- Monreith Location within Dumfries and Galloway
- Council area: Dumfries and Galloway;
- Lieutenancy area: Wigtown;
- Country: Scotland
- Sovereign state: United Kingdom
- Post town: NEWTON STEWART
- Postcode district: DG8
- Dialling code: 01988
- Police: Scotland
- Fire: Scottish
- Ambulance: Scottish
- UK Parliament: Dumfries & Galloway;
- Scottish Parliament: Galloway and Upper Nithsdale;

= Monreith =

Monreith (/mɒn'riːθ/ mon-REETH; Am Monadh Rèidh) is a small seaside village in the Machars, in the historical county of Wigtownshire, Scotland.

A ruined church near Monreith is called "Kirkmaiden-in-Fernis" and was dedicated to St Medan. The chancel was rebuilt as a mausoleum for the Maxwell family of nearby Monreith House and in which is buried Sir Herbert Maxwell. Within the graveyard is the last resting place of Captain François Thurot, a French privateer captain who lost his life in a sea battle off the Mull of Galloway.

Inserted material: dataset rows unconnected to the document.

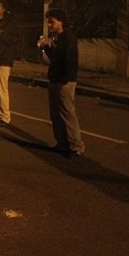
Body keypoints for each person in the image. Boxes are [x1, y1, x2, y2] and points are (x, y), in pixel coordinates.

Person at [38, 8, 85, 158]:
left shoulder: (69, 37)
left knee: (67, 114)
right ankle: (62, 143)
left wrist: (65, 80)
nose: (49, 25)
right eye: (48, 22)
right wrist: (45, 47)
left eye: (52, 22)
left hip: (64, 82)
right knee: (55, 115)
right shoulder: (57, 38)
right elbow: (55, 59)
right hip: (54, 80)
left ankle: (75, 146)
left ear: (61, 21)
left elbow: (70, 60)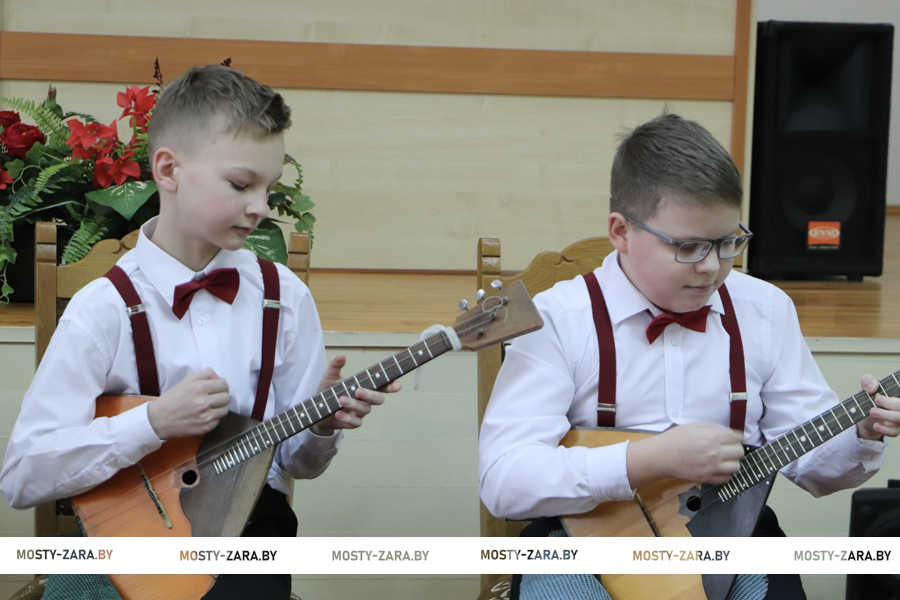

Above the church on the cliff is the memorial to Gavin Maxwell the naturalist, and author of Ring of Bright Water, an otter, sculpted in bronze by Penny Wheatley in 1978. On visits back to the family seat of Monreith House, Maxwell would exercise his tame otter Mijbil on the beach below.

The area around Monreith is also rich in prehistoric remains. Barsalloch Fort lies on the A747 west of Monreith between Monreith and Port William. It is the remains of an Iron Age promontory fort overlooking Monreith Bay. It is thought that the fort was associated with the Novantae people.